Getting off the ground (IT consulting business)

IT guy here that is currently just a system in at an insurance company doing mainly Citrix and VMware support.

I did 2 years at 3 MSPs in the central Arkansas area. Here's a couple points taken away.

The most successful company had 3 separate companies, IT, printers leases and low voltage cabling. The low voltage cabling was probably the most consistently profitable. Those guys were always back logged on jobs. Took pride in their work and posted bundles and bundles of cables always /r/cableporn worthy. Leased printers were more of hook to get into the IT consulting for the business. Businesses always price out a cheaper printer lease. Or if they sold IT services / website. They'd also offer the printer lease.

One of the more successful smaller ones was this guy who operated in this Executive Networking Group. It was a group of about 30 business owners that basically had a pact go always recommend one another. There was only one business from each field allowed in. Rentalcar, flowershop, accounting, dentist, constuction/roofing, leasing company, staffing company. This networking group was ran as its own business and referrals within the group were crazy! We'd always get calls about "Ted told me to call" usually it started with a business owner recommending a business owner to us to fix an ipad. Then we'd have his IT contract next week.

The smallest of the 3 MSPs. It was 3 Web developers 1 owner + 2 full time staff. Then me. The website guys kept fielding questions about general tech support and they decided to wrap it into a package and sale it. They Hired Me to Do this bitch work. In my downtime i would target local businesses similar to what we already had. We had one optometrist shop with a couple locations. So one day during down time I'd go through the yellow pages and call every optometrist. My line was something along the lines of "hi I'm jhulbe calling from hyperglobalmeganet. We do IT work in the xylophone area. I was wondering if I had time to drop by and give the business owner or office manager a card. So in the event you're ever in a bad place with computer problems you have a back"

I'd try to schedule a time to drop by with a name of who too meet. Usually I'd scope.out the office and bring coffee that morning or bagles. Then bullshit for a little while. Ask them if you can put them in the kitchen or breakroom for them.

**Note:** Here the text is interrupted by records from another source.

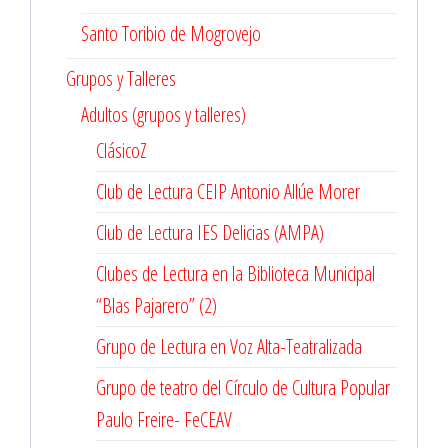
Santo Toribio de Mogrovejo
Grupos y Talleres
Adultos (grupos y talleres)
ClásicoZ
Club de Lectura CEIP Antonio Allúe Morer
Club de Lectura IES Delicias (AMPA)
Clubes de Lectura en la Biblioteca Municipal
“Blas Pajarero” (2)
Grupo de Lectura en Voz Alta-Teatralizada
Grupo de teatro del Círculo de Cultura Popular
Paulo Freire- FeCEAV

basically anything to get the person in charge talking to you. Another approach on the initial call would be to say "I'm just a local business owner looking to network with other business owners."

I'd never really sale. Just introduce who I am, see if I could figure out who they used and if they were happy. Then Leave my contact. I eventually left that job because it became more sales Than tech. I'd say i had about 15% close rate.

Once I got through all the offices in one field I'd go on to say vets, or accounting firms, plant businesses. If I could figure out their accounting software in conversation I'd casually drop something like "oh have you seen the new reporting in great plains 55, we just upgraded a competitor to that and it's nice" r oh.. quick books. Do you have that configured so multiple people can access it at once? If I found out anything I had a list of pain points I'd poke at to get them to either call me back or talk to me about it right there. Phone systems, chat programs, employee logging, digital time tracking... I'd start scoping the bitch out the second I went into the office.

...man maybe I'm in the wrong field.